Garry casually dropped into the kitchen and said, “Jeffrey Epstein is dead.”
“Seriously?” I said.
“Really?” said Ben, who is visiting from Arizona.
“Well, that’s what the headline said” Garry reiterated.
When I finished making coffee and muffins and finally made it to the computer, I had to go through most of my email until I finally found the headline. Frankly, Fandango’s “How convenient,” seemed a better explanation.
Not like we are all getting paranoid, but it is awfully convenient. Frankly, I was looking forward to a long, involved trial that would really improve the quality of late-night television comedy.
I had a list of possible people who would stand up, take oaths on the bible, then lie like crazy in court, all of which would be followed by a multi-part television serial.
CBS? Fox? Netflix? HBO? Originally I thought a two-parter, but when I added up the witnesses — for both the prosecution and the defense — I realized at least a three-parter and who knows? Four? Two complete seasons?
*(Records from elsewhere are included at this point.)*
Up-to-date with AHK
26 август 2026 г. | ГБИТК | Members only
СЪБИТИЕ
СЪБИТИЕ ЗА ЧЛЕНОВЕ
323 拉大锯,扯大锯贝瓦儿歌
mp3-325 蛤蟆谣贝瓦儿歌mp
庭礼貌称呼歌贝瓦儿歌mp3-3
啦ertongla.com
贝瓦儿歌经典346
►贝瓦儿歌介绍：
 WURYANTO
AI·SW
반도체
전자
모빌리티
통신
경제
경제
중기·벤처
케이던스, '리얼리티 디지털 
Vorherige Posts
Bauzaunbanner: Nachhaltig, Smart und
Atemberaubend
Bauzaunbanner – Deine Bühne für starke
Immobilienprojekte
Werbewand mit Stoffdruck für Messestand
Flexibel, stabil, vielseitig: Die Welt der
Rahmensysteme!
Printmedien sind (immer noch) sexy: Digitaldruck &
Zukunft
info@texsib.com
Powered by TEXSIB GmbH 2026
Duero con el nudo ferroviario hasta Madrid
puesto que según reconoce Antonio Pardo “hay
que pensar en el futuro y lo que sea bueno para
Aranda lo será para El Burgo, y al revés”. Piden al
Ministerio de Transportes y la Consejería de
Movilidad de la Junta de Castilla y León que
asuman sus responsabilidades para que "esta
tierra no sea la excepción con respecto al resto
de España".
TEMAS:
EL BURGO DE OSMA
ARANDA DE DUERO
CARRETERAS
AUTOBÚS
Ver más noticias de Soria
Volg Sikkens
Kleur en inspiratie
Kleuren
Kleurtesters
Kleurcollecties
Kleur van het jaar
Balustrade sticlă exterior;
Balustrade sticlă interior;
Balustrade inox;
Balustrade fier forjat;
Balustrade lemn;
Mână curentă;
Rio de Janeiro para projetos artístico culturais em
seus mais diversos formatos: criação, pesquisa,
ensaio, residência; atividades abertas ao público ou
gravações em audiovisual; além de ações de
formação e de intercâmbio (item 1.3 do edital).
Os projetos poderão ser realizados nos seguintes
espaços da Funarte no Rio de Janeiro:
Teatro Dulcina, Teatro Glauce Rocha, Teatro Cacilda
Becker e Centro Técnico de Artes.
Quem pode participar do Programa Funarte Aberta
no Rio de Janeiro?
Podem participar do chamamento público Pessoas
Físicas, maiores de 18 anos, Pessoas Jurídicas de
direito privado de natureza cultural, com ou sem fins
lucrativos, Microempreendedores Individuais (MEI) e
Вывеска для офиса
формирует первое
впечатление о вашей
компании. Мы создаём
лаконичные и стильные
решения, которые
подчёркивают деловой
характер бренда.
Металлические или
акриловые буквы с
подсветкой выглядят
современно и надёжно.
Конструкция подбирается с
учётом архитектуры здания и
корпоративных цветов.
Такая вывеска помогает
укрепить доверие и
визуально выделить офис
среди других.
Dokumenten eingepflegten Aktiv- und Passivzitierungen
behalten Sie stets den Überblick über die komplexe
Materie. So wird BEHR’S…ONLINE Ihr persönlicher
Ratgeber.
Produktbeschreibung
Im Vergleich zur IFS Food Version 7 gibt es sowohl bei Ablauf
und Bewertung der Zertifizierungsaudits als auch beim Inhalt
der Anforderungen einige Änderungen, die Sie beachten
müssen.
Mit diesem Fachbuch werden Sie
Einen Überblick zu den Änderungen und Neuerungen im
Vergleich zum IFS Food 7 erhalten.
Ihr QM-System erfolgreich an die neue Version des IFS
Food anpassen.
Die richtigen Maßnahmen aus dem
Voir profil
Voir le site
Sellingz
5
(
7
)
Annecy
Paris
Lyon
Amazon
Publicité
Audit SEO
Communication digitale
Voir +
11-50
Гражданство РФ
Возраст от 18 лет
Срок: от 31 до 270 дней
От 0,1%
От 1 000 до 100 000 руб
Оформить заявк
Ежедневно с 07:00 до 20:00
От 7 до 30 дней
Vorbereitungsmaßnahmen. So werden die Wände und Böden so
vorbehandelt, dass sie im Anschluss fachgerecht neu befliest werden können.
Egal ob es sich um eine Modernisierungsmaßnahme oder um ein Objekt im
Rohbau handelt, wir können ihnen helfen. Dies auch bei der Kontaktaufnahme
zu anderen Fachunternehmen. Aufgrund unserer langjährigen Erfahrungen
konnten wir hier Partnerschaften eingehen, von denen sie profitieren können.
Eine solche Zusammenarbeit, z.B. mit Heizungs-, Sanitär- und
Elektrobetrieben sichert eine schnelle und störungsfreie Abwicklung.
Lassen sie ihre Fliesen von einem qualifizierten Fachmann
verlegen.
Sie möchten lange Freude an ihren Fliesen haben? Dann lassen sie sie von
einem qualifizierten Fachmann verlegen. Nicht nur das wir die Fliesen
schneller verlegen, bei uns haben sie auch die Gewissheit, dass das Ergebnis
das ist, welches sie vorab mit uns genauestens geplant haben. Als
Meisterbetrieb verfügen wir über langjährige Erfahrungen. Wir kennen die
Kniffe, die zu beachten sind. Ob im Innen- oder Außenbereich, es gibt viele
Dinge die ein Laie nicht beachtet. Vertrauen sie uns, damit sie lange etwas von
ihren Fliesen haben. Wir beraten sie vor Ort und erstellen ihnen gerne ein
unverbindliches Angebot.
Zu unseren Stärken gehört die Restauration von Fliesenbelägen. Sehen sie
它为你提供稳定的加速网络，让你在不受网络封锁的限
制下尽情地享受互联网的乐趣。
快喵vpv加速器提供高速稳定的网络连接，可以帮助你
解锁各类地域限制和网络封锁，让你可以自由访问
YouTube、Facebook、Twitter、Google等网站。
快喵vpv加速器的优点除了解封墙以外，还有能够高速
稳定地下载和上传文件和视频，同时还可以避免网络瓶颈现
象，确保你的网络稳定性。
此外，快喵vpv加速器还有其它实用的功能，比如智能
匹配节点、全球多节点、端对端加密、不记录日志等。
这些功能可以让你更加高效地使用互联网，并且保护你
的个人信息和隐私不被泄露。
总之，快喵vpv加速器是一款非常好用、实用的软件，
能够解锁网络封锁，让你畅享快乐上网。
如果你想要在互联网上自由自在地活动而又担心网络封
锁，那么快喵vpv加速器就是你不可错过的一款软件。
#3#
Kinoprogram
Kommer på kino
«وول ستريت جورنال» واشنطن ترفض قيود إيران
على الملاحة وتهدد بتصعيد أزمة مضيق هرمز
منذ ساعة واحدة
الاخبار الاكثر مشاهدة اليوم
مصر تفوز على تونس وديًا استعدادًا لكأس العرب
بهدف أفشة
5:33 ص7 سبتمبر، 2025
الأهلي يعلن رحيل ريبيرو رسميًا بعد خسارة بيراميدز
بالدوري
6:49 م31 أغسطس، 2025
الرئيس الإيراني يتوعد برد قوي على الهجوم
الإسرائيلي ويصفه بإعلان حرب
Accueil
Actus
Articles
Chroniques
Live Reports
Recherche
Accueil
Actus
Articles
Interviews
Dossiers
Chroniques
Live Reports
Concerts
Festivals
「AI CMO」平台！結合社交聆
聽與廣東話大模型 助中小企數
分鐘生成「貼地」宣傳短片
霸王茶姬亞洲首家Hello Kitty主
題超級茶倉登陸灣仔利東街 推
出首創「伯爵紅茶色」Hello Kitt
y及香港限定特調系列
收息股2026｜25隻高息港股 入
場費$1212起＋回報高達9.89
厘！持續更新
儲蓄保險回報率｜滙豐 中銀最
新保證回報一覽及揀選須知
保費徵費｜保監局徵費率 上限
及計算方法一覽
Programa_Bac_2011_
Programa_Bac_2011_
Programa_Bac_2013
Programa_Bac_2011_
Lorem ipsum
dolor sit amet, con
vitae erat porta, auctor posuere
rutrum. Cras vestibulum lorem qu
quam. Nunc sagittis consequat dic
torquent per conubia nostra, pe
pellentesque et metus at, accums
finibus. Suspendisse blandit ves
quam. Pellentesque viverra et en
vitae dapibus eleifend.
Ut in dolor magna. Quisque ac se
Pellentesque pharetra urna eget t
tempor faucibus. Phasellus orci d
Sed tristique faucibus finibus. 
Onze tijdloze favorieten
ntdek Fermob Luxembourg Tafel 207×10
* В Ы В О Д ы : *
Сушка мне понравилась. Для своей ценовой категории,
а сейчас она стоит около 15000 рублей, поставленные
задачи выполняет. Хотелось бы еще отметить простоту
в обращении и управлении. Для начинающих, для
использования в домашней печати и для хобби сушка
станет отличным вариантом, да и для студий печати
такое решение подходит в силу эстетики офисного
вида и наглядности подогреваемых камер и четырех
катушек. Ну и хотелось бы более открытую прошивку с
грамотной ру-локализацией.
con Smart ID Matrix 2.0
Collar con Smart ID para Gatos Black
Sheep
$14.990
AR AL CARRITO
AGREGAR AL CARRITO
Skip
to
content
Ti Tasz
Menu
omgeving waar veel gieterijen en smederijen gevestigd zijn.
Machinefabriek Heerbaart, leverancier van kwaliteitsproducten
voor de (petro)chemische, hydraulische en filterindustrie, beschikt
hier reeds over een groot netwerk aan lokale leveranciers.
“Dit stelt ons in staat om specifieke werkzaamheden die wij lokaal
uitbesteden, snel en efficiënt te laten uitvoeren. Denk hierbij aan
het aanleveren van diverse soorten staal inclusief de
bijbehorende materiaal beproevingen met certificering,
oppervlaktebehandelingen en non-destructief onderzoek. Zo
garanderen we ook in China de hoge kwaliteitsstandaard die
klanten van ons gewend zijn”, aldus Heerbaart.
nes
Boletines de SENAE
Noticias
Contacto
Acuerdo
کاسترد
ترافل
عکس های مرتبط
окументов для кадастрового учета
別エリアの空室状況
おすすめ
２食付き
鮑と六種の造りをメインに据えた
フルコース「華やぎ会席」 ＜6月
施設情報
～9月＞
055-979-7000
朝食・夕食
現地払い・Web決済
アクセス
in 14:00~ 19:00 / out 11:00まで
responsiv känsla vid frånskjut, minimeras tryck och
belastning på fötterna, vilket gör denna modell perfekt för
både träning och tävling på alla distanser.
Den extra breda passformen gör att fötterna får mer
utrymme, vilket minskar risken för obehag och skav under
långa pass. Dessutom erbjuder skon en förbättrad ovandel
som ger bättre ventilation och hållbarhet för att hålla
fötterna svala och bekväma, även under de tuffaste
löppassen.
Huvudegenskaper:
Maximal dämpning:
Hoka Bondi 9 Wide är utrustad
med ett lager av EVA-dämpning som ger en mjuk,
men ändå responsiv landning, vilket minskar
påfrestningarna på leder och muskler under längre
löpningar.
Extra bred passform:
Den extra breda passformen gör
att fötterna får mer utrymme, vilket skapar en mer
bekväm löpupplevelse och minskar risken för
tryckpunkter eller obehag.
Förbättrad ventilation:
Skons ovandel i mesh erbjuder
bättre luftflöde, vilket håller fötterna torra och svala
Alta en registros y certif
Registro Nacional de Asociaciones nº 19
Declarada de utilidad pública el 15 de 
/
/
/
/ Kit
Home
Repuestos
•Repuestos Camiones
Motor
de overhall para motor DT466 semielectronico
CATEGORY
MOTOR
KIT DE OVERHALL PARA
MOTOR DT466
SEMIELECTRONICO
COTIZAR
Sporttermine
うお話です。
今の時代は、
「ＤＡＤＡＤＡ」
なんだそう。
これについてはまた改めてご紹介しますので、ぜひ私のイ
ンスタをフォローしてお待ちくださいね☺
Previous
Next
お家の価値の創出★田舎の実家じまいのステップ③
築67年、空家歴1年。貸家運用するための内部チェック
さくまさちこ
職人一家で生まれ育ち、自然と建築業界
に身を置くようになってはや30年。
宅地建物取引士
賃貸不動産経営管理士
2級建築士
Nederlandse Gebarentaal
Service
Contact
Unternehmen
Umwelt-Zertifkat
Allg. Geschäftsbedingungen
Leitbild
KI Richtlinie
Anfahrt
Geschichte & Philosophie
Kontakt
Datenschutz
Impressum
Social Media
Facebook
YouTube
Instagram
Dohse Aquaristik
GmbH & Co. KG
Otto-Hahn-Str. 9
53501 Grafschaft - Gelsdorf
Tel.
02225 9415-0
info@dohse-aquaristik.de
It had serious television potential.
Now the show will be authored at attempts to unravel the paranoia of his “death.” I mean … is he dead? Was he spirited away to a secret paradisical island? Lifted away by rogue CIA agents who are water-boarding him in a black room in Guantanamo?
How about carried away by enraged women and lord only knows what THEY are doing to him. Secret cameras anywhere? Oh, this could be really too hot even for our media to handle.
I’m not at all sure he was spirited away to a lovely little tropical island. I beg to differ. I think he might have been taken away by parties who intend to show him the real meaning of suffering, thus to go through a far better punishment than any court could arrange.
I just wish I’d been invited to the party.